Thanks I got it working.
Is there a possibility you can make one for Lubuntu 18.04?

If bootable partition can be found in your SD, it won’t boot from USB.

You can try to remove the SD first while booting. If succeeded, insert an SD card without any partition with booting from the installation media in USB should work, IMHO.

Hi, thank you very much for offering this installer! I had an issue when I was installing the system. I partitioned my micro sd card into two partions, one is FAT32, and the other is ext4. Then I put all the files extracted from the zipped package into the FAT32 partition, then put the micro sd card into the Raspberry Pi, and powered it on. The installer showed up as you described, and I followed the installer until it said the installation was complete and I should restart the device to use the new operation system. However, when I restarted the device, the installer popped up again, and it seems it wants me to install the system again. I get stuck in the loop.

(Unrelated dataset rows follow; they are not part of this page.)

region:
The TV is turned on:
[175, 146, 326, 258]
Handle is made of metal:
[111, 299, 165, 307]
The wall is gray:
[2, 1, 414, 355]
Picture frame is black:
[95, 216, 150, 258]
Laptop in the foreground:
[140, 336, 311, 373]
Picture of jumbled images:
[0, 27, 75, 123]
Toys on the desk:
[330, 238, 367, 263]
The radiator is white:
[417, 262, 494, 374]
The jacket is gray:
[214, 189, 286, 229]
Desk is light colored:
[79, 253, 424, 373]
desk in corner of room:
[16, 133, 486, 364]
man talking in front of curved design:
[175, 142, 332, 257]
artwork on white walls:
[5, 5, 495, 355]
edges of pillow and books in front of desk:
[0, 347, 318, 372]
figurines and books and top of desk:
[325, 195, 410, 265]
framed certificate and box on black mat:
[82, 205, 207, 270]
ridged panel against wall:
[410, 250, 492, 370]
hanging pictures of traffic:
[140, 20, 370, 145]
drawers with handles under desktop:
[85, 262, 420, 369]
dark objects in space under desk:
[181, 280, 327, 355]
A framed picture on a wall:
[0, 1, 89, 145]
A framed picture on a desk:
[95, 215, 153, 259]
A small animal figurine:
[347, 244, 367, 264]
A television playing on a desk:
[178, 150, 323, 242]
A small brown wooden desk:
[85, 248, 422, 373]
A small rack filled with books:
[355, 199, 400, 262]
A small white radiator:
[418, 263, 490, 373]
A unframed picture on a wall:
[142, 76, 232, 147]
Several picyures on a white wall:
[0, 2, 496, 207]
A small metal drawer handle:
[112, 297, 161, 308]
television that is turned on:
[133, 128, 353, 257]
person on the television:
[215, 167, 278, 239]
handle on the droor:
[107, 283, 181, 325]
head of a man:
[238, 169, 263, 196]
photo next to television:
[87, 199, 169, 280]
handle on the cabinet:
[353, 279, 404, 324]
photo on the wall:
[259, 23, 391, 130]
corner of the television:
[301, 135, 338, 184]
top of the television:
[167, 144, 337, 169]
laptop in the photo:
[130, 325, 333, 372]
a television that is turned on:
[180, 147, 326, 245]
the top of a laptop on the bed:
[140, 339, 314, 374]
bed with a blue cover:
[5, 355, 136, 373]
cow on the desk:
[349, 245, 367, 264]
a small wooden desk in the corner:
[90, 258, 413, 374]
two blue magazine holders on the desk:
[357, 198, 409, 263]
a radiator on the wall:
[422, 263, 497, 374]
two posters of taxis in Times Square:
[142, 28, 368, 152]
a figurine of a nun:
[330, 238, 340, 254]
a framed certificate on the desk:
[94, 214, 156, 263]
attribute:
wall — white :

I’m pretty new to Raspberry Pi and Linux, and I’m probably not doing things the right way. Could you help me out and let me know what I did wrong? Thanks in advance!

Unless there is a reason why you need a 64 bit os, I would recommend sticking to 32 bits. Firefox is working now in 18.04 armhf (32 bit) and it not working was one of the main reasons for using 64 bits. The xubuntu-core armhf image I linked above is installed onto an sd card in just the same way as Ubuntu server, Ubuntu-mate and raspbian.

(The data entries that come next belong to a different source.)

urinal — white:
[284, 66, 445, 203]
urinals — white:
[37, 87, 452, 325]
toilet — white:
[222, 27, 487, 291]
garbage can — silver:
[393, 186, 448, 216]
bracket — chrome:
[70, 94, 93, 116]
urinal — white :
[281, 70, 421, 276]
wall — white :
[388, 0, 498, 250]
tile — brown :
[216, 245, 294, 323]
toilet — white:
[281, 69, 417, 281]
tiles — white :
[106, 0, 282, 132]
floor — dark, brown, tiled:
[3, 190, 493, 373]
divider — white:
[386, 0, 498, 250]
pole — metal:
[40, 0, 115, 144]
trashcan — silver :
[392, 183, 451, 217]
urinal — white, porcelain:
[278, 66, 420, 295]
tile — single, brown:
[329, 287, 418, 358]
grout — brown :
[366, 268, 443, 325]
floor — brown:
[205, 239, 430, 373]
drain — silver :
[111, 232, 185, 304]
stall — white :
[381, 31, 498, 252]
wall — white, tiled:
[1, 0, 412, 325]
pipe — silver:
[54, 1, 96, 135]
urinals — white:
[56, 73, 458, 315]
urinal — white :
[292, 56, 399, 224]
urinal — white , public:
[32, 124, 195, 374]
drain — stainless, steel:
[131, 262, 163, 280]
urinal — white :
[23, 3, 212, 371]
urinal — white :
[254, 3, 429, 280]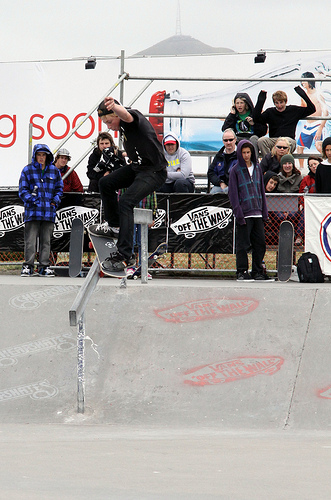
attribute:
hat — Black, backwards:
[91, 90, 141, 118]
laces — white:
[94, 219, 108, 233]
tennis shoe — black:
[87, 222, 118, 238]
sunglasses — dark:
[222, 136, 236, 142]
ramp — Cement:
[202, 285, 252, 319]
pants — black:
[97, 164, 168, 259]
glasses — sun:
[221, 137, 235, 142]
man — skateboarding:
[78, 97, 166, 273]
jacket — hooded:
[230, 136, 262, 173]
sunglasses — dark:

The 64 bit installer works just like the installer for a pc. Which is different to the images for raspbian etc. The installer expects to be booted from a different device (e.g. USB flash drive) to the installed system (e.g. sd card).

If you’ve only got an sd card, then it can be done this way. I’ve explained how I would tackle that in a couple of posts above. If you still need help after reading those, then please don’t hesitate to post your question.

Thank you so much! I am trying to install Hyperledger Fabric on my pi, and it requires a 64-bit system. I have Raspbian on another micro sd card, but Fabric cannot be installed on it.

I do have usb drives. Should I just copy all the files unzipped from the installer package into a flash drive, let the pi boot from usb, and follow the steps of the installer to install the system onto the micro sd card? Just to confirm, in this case, the micro sd card needs to be formatted as ext4, right? Is there anything else that I need to pay attention to?

Yes just copy all the files to a fat formatted USB drive. If you have the original 3B then there is a bit of extra stuff (see above).

If you boot from USB, then all you have to do is select the “erase disk and install” (can’t remember the exact wording) option. It will sort out the partitioning/formatting of the sd card for you.